Homeowners Urged to Contribute to Muni’s Financial Rescue

ago 1 day
Homeowners Urged to Contribute to Muni’s Financial Rescue
Advertisement
Advertisement

The City of San Francisco is urging homeowners to support a parcel tax plan aimed at rescuing Muni, the city’s public transit system. If approved by voters in November, the tax would require most homeowners to pay a minimum of $129 annually.

Details of the Parcel Tax Plan

The tax proposal has been refined through negotiations between city officials and transit advocates, leading to a finalized version presented by Julie Kirschbaum, director of transportation at the San Francisco Municipal Transportation Agency (SFMTA). The new plan lowers rates previously suggested for apartment building owners while still implementing a cap on total tax contributions.

  • Owners of single-family homes or condos smaller than 3,000 square feet will pay $129 annually.
  • Homes between 3,000 and 5,000 square feet will incur additional charges of 42 cents per square foot.
  • Properties larger than 5,000 square feet will be taxed at $1.99 per square foot.

Tax Structure for Different Properties

  • Apartment buildings will have a base tax of $249 for up to 5,000 square feet, with additional square footage taxed at 19.5 cents.
  • The tax for commercial properties starts at $799 for buildings up to 5,000 square feet, scaling up to a maximum of $400,000 for larger spaces.
  • A tax cap of $50,000 is also included in the proposal.

Moreover, the update introduces rent pass-through provisions for owners of rent-controlled properties. They can pass through up to 50% of the parcel tax to tenants, capped at $65 per year.

Rationale Behind the Tax

This tax initiative aims to address a significant budget shortfall of $307 million, caused by decreased ridership following the pandemic and the loss of federal emergency funding. Without this new revenue, service cuts may become necessary.

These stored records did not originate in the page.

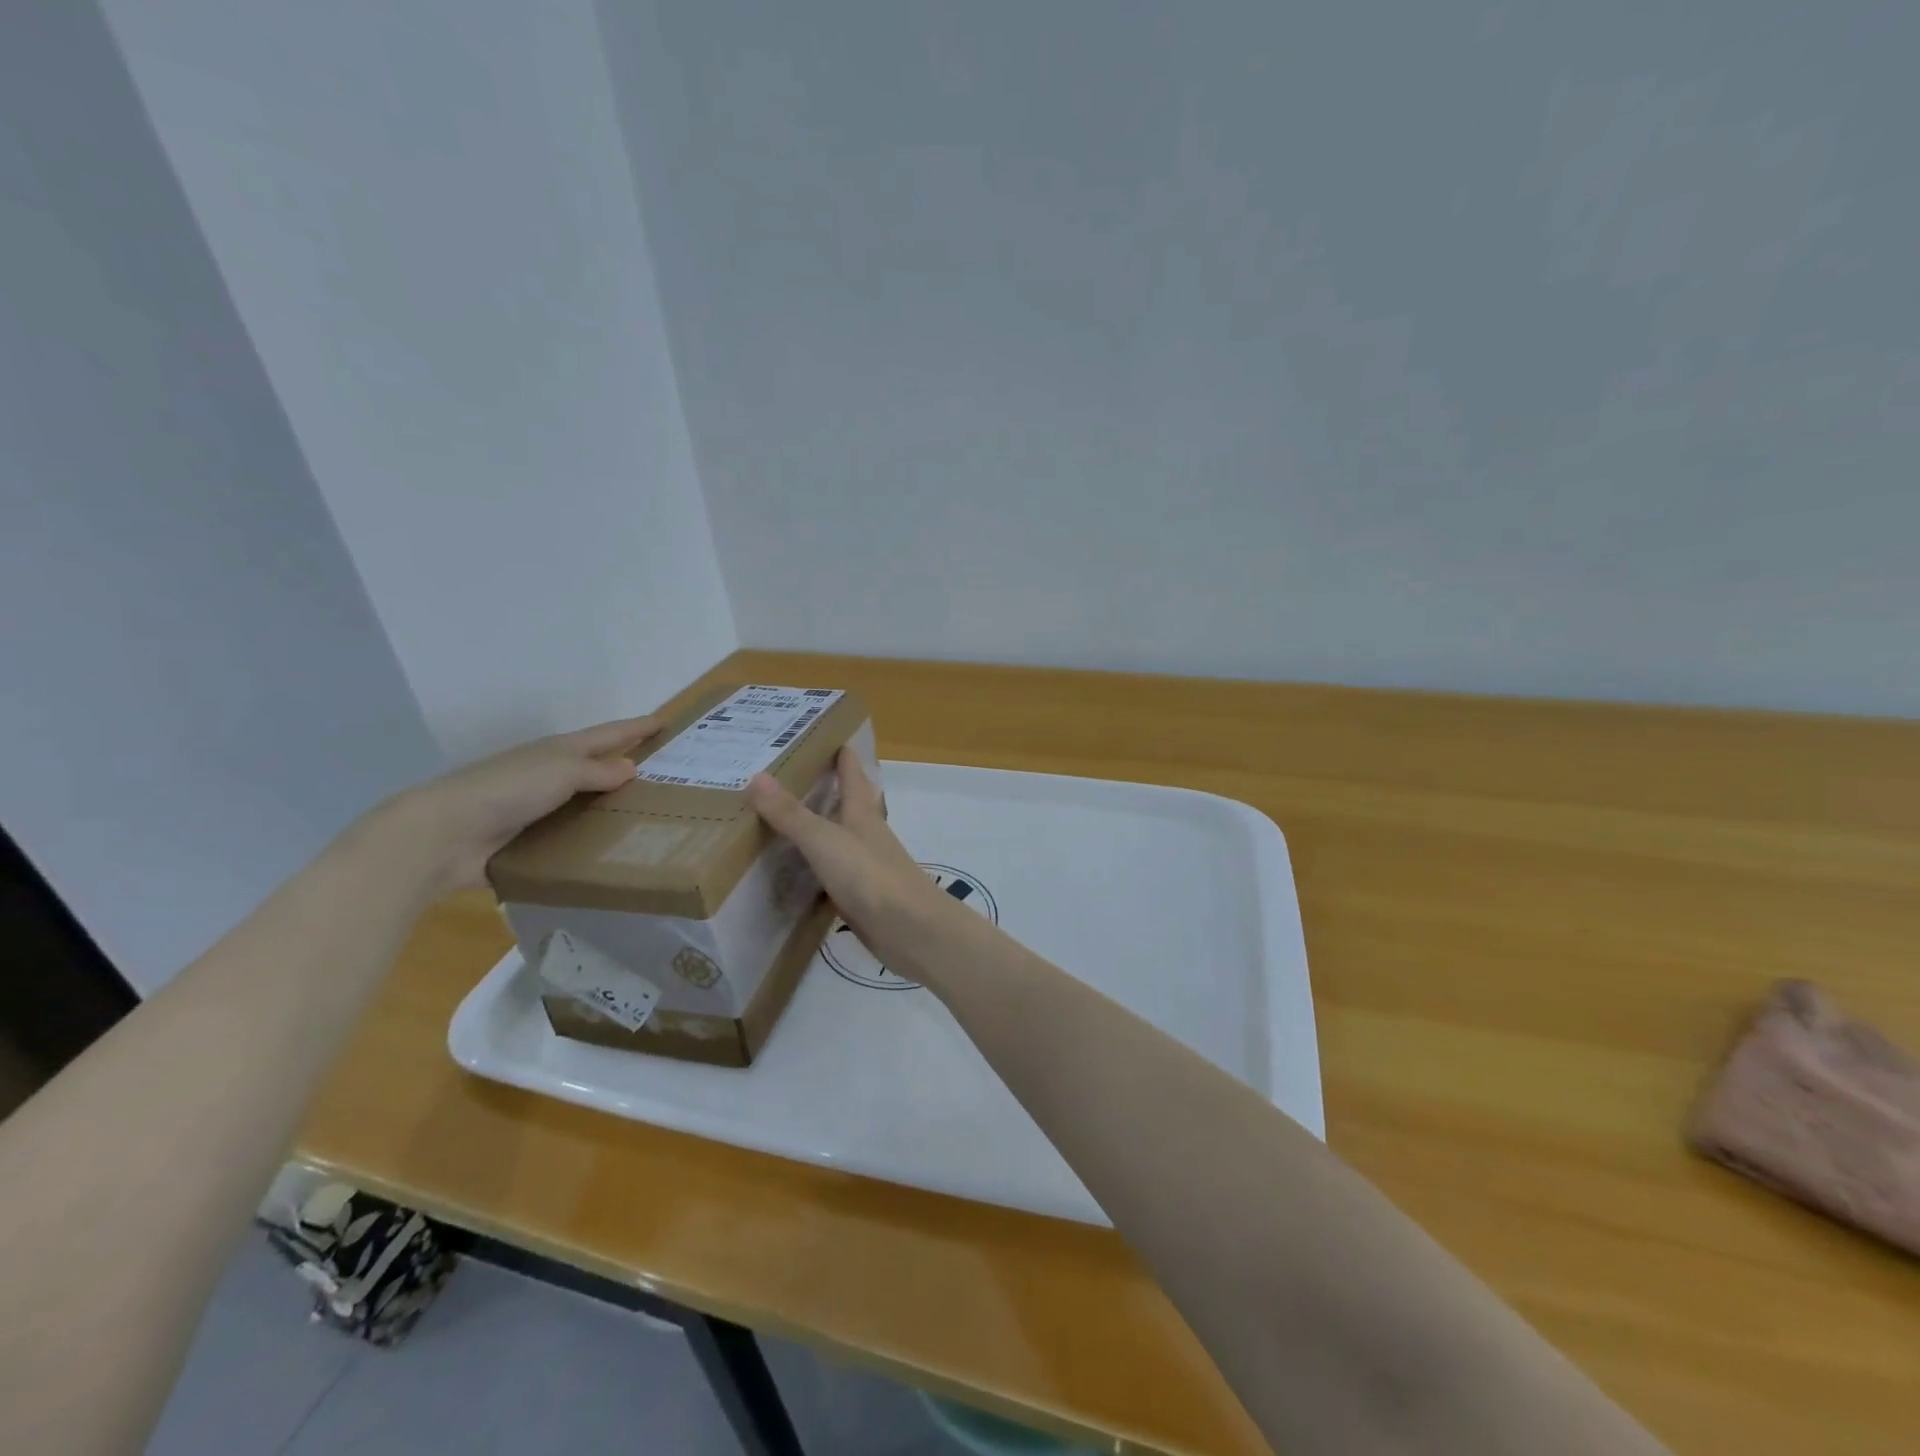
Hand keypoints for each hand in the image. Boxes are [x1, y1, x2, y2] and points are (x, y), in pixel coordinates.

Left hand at [384, 716, 661, 891]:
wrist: (446, 835)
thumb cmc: (508, 790)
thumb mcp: (561, 771)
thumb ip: (598, 771)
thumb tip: (631, 768)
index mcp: (559, 752)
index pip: (608, 735)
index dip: (636, 728)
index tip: (664, 722)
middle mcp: (551, 776)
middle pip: (597, 768)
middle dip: (628, 768)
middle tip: (667, 777)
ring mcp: (539, 809)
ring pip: (586, 805)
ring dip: (611, 810)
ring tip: (650, 821)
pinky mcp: (530, 842)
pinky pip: (571, 839)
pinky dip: (591, 842)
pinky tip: (614, 854)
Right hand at [747, 749, 974, 982]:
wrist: (910, 930)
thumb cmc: (871, 876)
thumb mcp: (825, 841)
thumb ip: (791, 814)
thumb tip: (757, 775)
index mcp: (862, 813)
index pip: (852, 773)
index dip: (841, 753)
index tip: (824, 732)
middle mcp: (866, 834)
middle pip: (848, 803)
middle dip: (827, 786)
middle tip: (791, 775)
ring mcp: (866, 865)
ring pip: (840, 837)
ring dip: (820, 826)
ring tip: (786, 818)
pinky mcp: (861, 896)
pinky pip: (833, 872)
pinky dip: (816, 866)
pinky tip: (797, 871)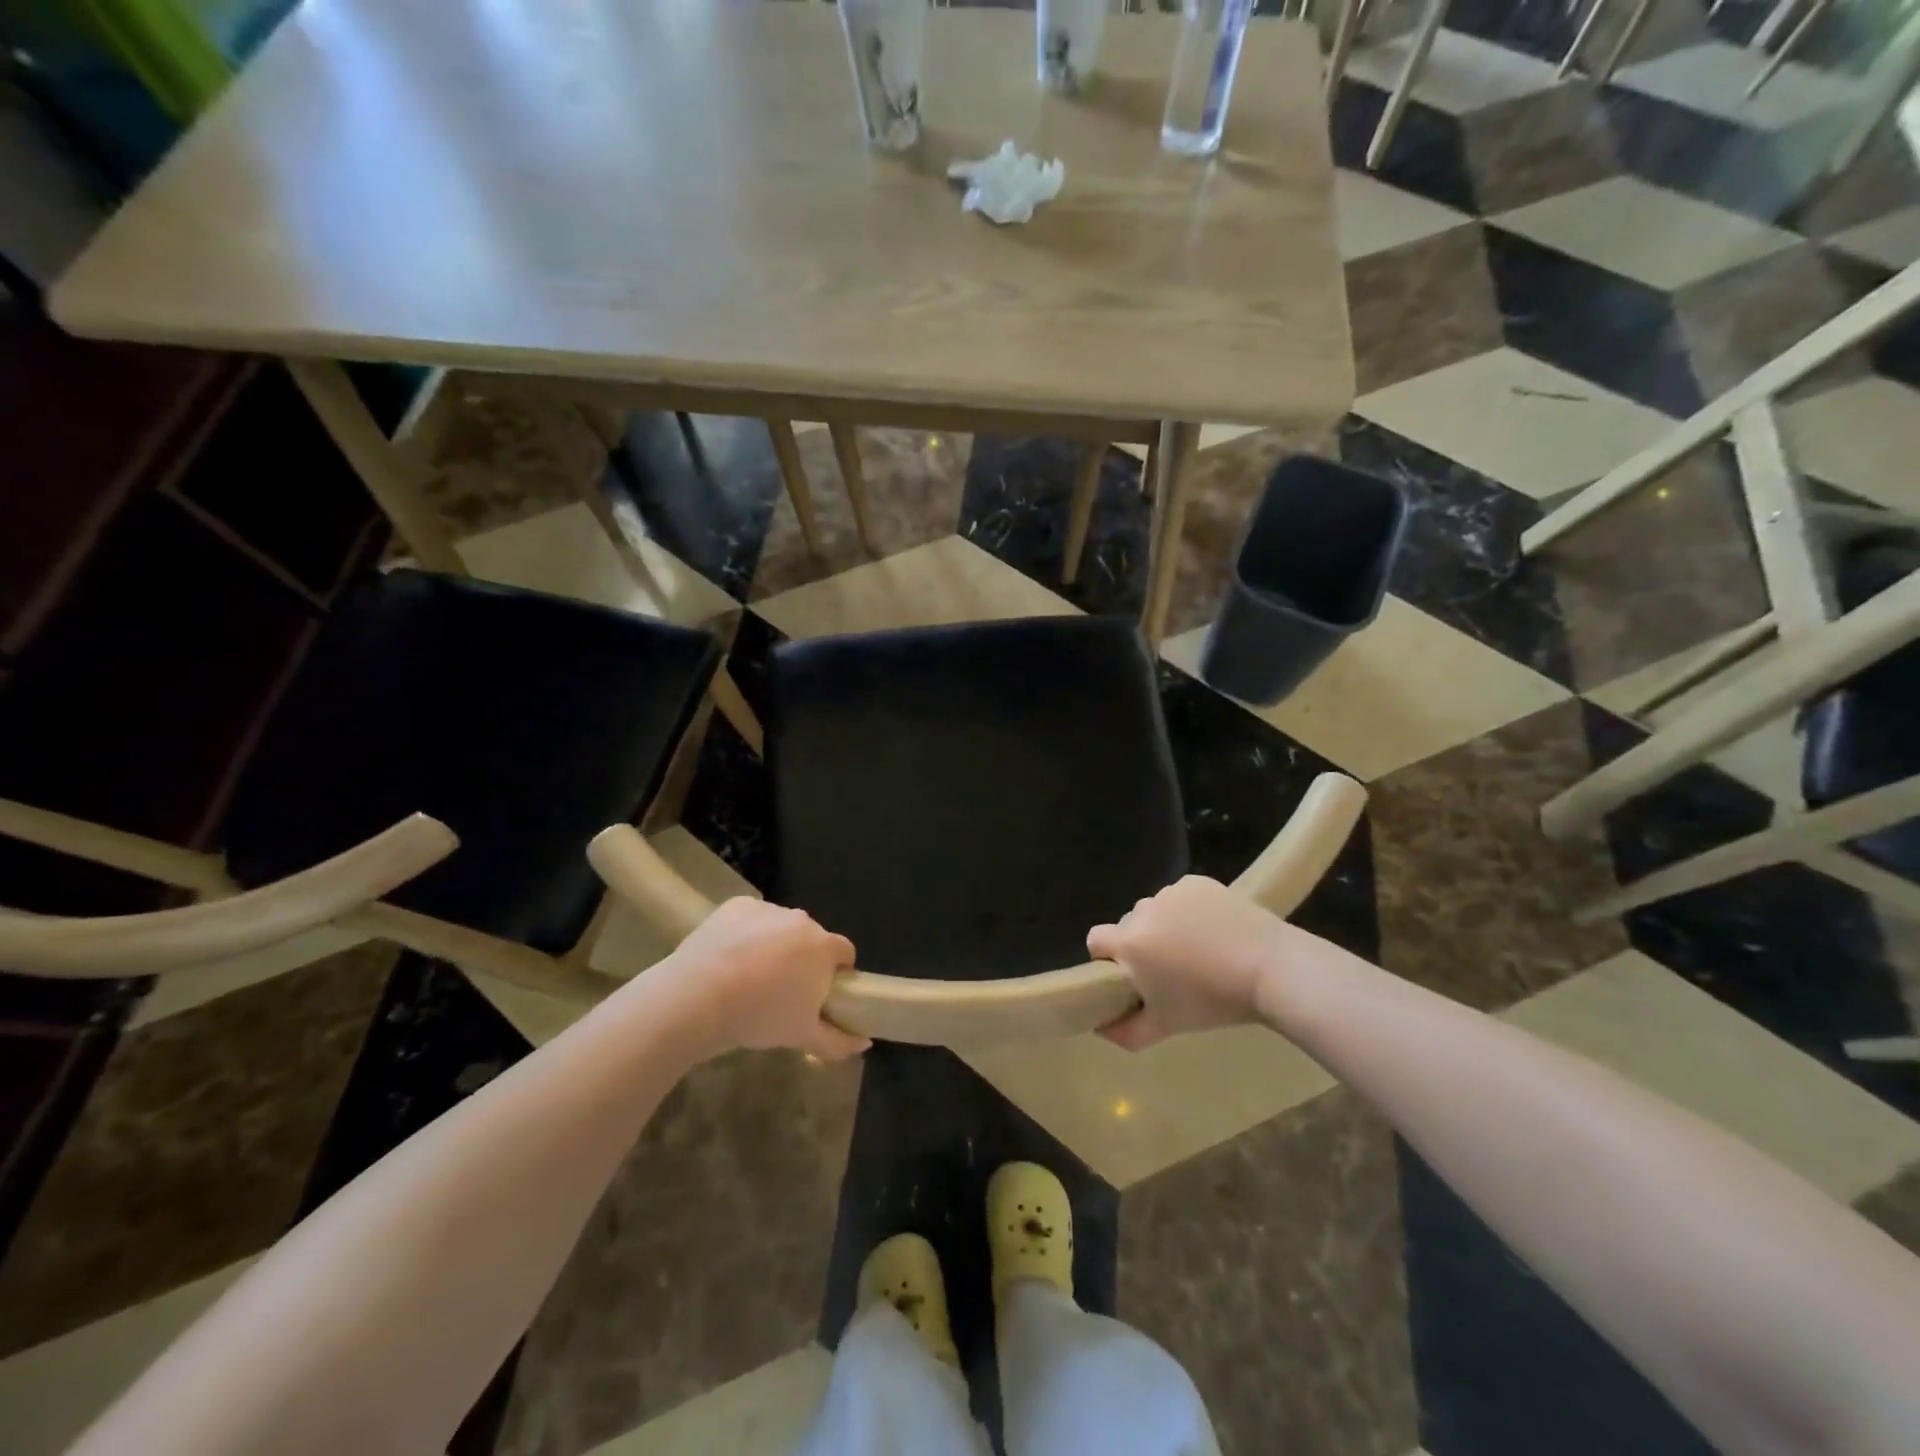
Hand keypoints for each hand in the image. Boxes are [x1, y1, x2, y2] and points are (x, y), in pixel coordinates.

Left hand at [644, 898, 868, 1061]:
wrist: (698, 996)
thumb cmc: (759, 1016)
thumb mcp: (803, 1038)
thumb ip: (839, 1041)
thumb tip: (864, 1042)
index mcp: (824, 947)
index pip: (845, 953)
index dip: (837, 974)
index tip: (819, 995)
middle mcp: (801, 920)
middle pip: (812, 939)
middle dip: (803, 960)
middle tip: (781, 992)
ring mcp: (768, 909)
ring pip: (780, 928)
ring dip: (774, 946)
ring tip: (748, 978)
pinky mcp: (737, 906)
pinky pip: (751, 919)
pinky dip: (745, 934)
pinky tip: (727, 959)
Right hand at [1088, 876, 1293, 1049]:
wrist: (1270, 967)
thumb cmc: (1212, 1001)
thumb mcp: (1166, 1026)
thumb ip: (1125, 1032)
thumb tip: (1100, 1028)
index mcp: (1129, 943)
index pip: (1096, 940)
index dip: (1107, 958)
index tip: (1131, 976)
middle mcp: (1143, 910)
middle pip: (1128, 925)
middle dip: (1141, 943)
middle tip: (1171, 968)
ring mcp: (1171, 892)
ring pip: (1155, 910)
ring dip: (1165, 925)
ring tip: (1198, 949)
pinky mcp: (1197, 882)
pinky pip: (1181, 897)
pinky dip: (1190, 910)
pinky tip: (1214, 930)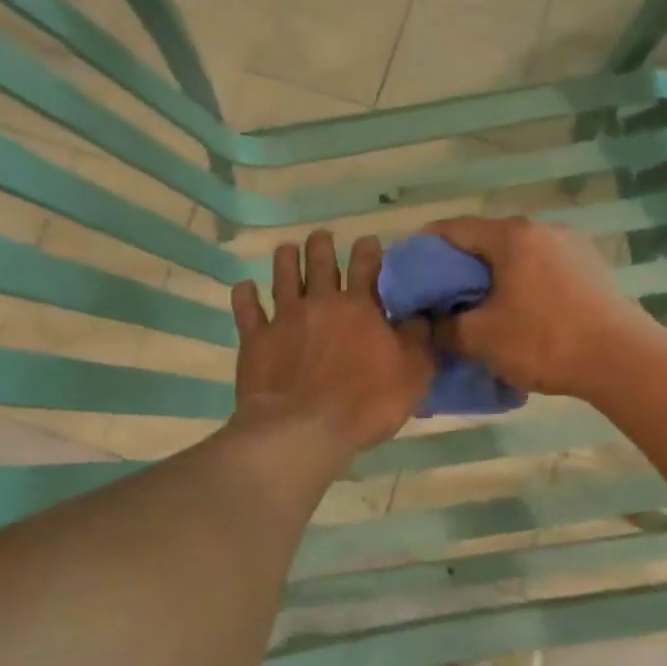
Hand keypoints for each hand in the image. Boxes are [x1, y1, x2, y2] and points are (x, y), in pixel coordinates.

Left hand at [230, 230, 434, 456]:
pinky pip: (247, 311)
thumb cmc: (365, 404)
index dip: (368, 251)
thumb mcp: (412, 375)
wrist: (303, 429)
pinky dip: (245, 296)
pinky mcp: (256, 340)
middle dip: (322, 246)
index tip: (368, 240)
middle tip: (321, 236)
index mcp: (361, 309)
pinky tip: (245, 287)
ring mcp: (285, 319)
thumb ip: (418, 341)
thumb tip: (421, 315)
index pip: (367, 268)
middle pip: (321, 264)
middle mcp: (321, 304)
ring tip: (286, 249)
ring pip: (284, 278)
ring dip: (286, 260)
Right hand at [425, 215, 658, 397]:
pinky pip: (542, 269)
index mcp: (511, 235)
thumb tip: (429, 324)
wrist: (623, 360)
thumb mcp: (481, 338)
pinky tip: (520, 313)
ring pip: (516, 256)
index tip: (408, 274)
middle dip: (458, 267)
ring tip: (479, 309)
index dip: (423, 248)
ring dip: (492, 278)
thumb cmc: (544, 341)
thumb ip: (445, 327)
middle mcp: (542, 229)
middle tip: (440, 298)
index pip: (452, 229)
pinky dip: (521, 284)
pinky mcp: (591, 268)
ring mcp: (572, 246)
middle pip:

The proposed tax will generate an estimated $183 million annually, a slight reduction from the initial projection of $187 million. $10 million of this revenue is earmarked specifically for expanding transit services.

Upcoming Steps

The next phase involves drafting formal legislation and initiating a signature campaign to secure a spot on the ballot. Stakeholders, under the guidance of Supervisor Myrna Melgar’s office, have reached consensus on the tax structure, with all details ready for documentation.

Support from the community is crucial for this financial rescue plan, as it seeks to secure the future of public transit in San Francisco.